For our people, it means once again resolutely, consciously and forcefully confronting the insistence of U.S. imperialism to subjugate the destiny of the Cuban nation to its dominion and tutelage.
If Title III is applied as established by this law and as the announcement of the Department of State threatens, any Cuban and every community in the country will see claims brought before United States courts for ownership of the housing they occupy, their workplace, the schools their children attend, the polyclinics where they receive medical attention, the land on which their neighborhoods are built; and they will be able to observe the aim of usurping the country’s wealth, infrastructure, arable land, industries, mining resources, energy potential, and the foundations on which science and technology are developed and services provided to the population.
We should all recall the aberrant contents of the Plan Bush that describes and sets out in detail how Cuban families and the country would be deprived of practically everything.
For more than twenty years, the Helms-Burton Act has guided the interventionist efforts of anti-Cuban sectors in the United States to attack the Cuban nation and undermine its sovereignty. By virtue of its application, hundreds of millions of dollars have been approved to subvert the domestic order in Cuba, and innumerable measures have been put in place to try to provoke regime change.

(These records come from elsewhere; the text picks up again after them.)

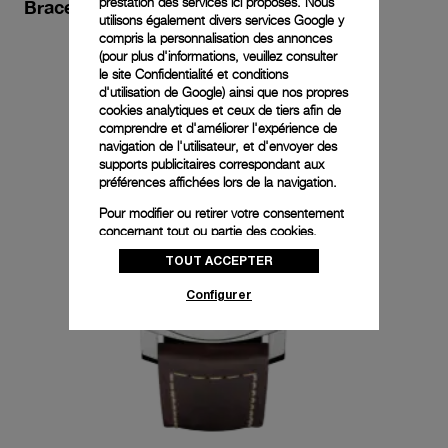
prestation des services ici proposes. Nous
Bracelet supplémentaire inclus
utilisons également divers services Google y
compris la personnalisation des annonces
(pour plus d'informations, veuillez consulter
le
site Confidentialité et conditions
d'utilisation de Google
) ainsi que nos propres
cookies analytiques et ceux de tiers afin de
comprendre et d'améliorer l'expérience de
navigation de l'utilisateur, et d'envoyer des
supports publicitaires correspondant aux
préférences affichées lors de la navigation.
Pour modifier ou retirer votre consentement
concernant tout ou partie des cookies,
cliquez sur « Configurer » ou consultez notre
TOUT ACCEPTER
politique des cookies
pour obtenir plus
d’informations.
Configurer
En cliquant sur « Tout accepter », vous
donnez votre consentement pour l’utilisation
des cookies susmentionnés
En cliquant sur « Tout refuser », vous
donnez votre consentement uniquement
pour l’utilisation des cookies techniques.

Its economic impact has implied a high cost for the country’s development efforts and for the welfare of the population, with a humanitarian impact that is no greater thanks to the social justice system that prevails in Cuba.
The intention to fully apply Title III is promoted against the criteria of major U.S. government agencies, and as a consequence of the power and influence on the government of people whose political careers have been marked by impotent resentment against Cuba, and based on the use of lies and blackmail.
The majority of the United States public consistently opposes the economic blockade, as recognized by the most respected surveys.
History records with sufficient clarity that the policy of economic blockade and the bilateral problems between Cuba and the United States do not have their origin in the just nationalizations that, according to the law and with legitimate rights, were carried out by the revolutionary government. The military, economic and terrorist attacks of the United States government against Cuba began before the fundamental nationalization acts of U.S. properties took place.
It is well-known that all nationalizations of foreign property, including that of the U.S., were provided by law with a commitment to compensation, which the U.S. government refused even to discuss, while it was adopted by the governments of claimants of other countries, all of which enjoyed due compensation.
The Ministry of Foreign Affairs reiterates the postulates of the Reaffirmation of Cuban Dignity and Sovereignty Act (Law No. 80), and emphasizes that the Helms-Burton Act is unlawful, unenforceable, void and without legal effect. Consequently, it will consider null all claims based on it by individuals or legal entities, whatever their citizenship or nationality.
The government of Cuba reserves the right to duly respond to this new aggression.